62.5/512=0.122us. per timer increment using 8 bit.

now the arduino clock of 16mhz can be divided by 1,8,64,256,1024.
if we use divided by 1, 1/16 = 0.0625us, which is too fast to get 16khz
if divided by 8. 16mhz/8=2mhz, 1/2 = 0.5us per timer increment.
we cannot get the exact 16khz freq using the standard 8bit or 16bit top, so we must use a custom counter top (top is the number where the timer switch direction and counts downwards)

lets use the divided by 1 value of 0.0625us per count.
so we divide 62.5/0.0625 =1000
this means if timer increments once every 0.0625us, after 1000 increments/decrements, 62.5us has elapsed, exactly the time period for 16khz! Since we need 1000 count, 8 bit timers are out.

since the counter counts up then down, divided 1000 by2 to get the 500 for TOP.

Now you got all the values, just figure where in the timer registers to set these.
TCCR1A, TCCR1B for setting the clock divider, wave generation mode
ICR1 for the TOP
OCR1A for the duty cycle.

wave generation mode 10 is whats needed here. it clears the pin low on match to OCR1A value on counting up, and sets the pin high on OCR1A match on the way down.

say you set OCR1A to 125.
counter start from 0, count to 500, back down to 0.
lets start from the top, from 500, the pin is low. when it decrements down to 125, it will set the pin high, once it hits 0, it start incrementing, and when it reaches 125, it set the pin low.

so the pin is high from 125 to 0 to 125 for a total of 250 clock cycles out of 1000 or exactly 25% duty cycle.

all these info can be found in atmega328 datasheet chapter 15. study section 15.11 carefully for the register description. and you can see in my code how I arrived at the values to set the registers to.

you can use that pwm library, but it won't hurt to understand how this works.

doughboy:
....... won't hurt to understand how this works.

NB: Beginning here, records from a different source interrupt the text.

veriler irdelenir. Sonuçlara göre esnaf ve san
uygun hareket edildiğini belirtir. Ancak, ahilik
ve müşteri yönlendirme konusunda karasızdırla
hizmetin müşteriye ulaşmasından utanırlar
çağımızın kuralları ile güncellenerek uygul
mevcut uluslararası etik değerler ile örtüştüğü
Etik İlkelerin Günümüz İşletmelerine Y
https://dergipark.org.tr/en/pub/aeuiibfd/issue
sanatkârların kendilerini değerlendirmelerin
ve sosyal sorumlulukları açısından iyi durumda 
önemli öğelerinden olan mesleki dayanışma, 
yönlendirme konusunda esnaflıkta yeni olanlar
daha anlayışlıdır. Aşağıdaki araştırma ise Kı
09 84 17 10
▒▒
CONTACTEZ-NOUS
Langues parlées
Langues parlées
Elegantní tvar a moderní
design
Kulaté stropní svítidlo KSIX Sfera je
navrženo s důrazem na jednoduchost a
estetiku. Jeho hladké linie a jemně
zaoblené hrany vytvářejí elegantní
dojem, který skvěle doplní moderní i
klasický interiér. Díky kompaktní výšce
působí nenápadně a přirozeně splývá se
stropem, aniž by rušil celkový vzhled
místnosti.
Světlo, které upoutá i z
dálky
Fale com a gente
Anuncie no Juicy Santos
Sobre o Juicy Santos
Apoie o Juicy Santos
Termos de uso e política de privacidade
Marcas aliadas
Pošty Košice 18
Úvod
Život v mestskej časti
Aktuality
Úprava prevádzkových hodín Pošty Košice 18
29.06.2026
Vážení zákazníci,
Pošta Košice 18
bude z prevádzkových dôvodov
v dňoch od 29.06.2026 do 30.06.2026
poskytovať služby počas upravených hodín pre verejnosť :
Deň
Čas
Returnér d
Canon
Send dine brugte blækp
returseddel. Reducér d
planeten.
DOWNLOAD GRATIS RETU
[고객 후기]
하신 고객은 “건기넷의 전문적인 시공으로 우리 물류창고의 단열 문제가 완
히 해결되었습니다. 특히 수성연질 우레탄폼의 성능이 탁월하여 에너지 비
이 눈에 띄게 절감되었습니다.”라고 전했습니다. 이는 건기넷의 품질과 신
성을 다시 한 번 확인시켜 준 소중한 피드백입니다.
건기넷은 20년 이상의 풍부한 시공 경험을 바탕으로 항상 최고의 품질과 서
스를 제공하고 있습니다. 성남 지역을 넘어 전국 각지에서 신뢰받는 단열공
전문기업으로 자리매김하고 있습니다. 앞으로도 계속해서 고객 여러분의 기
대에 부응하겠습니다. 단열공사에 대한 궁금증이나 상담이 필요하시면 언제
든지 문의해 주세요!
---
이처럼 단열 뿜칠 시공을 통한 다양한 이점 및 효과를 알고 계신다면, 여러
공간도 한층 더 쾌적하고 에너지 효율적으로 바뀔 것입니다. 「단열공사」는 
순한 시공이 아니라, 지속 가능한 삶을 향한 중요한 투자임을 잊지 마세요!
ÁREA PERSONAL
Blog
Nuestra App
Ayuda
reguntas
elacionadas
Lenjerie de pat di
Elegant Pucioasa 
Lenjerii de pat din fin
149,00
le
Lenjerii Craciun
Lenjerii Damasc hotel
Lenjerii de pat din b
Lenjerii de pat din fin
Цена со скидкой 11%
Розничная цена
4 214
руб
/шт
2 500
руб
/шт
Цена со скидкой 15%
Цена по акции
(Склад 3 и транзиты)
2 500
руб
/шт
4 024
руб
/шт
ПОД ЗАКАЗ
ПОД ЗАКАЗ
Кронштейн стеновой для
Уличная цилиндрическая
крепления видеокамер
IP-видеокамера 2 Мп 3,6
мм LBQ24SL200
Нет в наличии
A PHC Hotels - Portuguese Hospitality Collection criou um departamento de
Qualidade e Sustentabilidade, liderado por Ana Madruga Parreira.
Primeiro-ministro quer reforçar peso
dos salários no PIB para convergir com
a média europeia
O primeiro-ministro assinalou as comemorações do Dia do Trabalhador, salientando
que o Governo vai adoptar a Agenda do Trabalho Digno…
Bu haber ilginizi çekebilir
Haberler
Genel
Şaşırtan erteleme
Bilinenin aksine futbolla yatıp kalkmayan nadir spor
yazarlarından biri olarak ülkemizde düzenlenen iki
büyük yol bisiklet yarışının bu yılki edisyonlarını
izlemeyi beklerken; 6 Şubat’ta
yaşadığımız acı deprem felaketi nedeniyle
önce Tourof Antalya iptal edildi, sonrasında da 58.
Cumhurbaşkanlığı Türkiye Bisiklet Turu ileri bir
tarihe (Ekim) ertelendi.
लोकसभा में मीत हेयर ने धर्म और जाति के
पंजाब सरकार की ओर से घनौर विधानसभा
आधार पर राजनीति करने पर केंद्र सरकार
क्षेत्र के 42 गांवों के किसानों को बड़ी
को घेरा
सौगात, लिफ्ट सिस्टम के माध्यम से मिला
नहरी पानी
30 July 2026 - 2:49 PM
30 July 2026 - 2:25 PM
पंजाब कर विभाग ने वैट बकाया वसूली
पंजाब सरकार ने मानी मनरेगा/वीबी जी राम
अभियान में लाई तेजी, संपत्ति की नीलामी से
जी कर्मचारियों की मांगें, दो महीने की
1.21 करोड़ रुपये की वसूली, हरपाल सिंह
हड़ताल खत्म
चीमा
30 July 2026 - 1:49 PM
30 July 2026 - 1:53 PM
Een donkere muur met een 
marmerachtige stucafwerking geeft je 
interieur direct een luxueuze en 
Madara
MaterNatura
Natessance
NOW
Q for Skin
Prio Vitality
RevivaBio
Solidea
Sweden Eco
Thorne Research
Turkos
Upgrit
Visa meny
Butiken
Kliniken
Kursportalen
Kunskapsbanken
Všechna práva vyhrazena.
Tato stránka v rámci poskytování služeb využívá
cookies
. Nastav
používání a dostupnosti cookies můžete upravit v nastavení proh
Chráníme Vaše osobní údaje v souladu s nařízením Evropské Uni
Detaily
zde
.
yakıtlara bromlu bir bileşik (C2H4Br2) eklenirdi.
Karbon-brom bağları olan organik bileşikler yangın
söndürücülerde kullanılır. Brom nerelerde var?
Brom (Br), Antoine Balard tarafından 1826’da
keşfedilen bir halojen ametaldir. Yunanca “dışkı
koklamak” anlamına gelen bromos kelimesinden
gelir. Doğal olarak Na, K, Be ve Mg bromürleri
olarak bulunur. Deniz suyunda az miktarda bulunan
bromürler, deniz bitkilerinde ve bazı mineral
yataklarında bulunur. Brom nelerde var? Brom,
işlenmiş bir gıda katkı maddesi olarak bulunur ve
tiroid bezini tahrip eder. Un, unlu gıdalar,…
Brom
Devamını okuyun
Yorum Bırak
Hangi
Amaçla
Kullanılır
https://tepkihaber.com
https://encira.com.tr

Are you sure? My head is aching something fierce. :smiley:
But seriously, I agree , that's why I am here. Understanding Arduino is a goal I have had for a good while.

Thanks so much for the in depth explanation. I tried to follow as best I could but may take a little time to absorb. And I will try again to get something from the datasheet. I follow your math decently, but hit a wall when terms like timer, register,TCCR1, OCR1,ICR1, hex, etc. come up. These are not things I understand the meaning of yet.

cheers!

Sorry for intruding, but I have a similar problem. I need 21 kHz on 8-bit timer (ATTiny doesnt have 16-bit timer) to drive a motor. Now I don't know how much precision I will lose as I don't know how to calculate that (I might even not notice the loss of precision in my application, which is swinging bells with smooth pulls, where pwm duty cycle means how high they will swing) - very important, but doesn't need to be 100% accurate). I just want to verify if my calculation is correct before I go buying ATTinys:

I set ATTiny clock to 16 Mhz (or might 8 Mhz be better for this?)

1/21kHz = 0.04762ms = 47.62us
47.62us/512 = 0.093us per timer step

div 1: 47.62/0.0625 = 761.92
761.92/2 = 380.96

div 8: 47.62/0.5 = 95.24
95.24/2 = 47.62

Probably too much precision is lost if div is 8, right? And div 1 is too much for 8-bit timer :frowning:

If I use 8 MHz clock on the other hand....

div 1: 47.62/0.125 = 380.96
380.96/2 = 190,48

Sounds genuine?

I would also require locked antiphase, but its probably not possible while using custom frequency, if I read the guide to Arduino PWM right.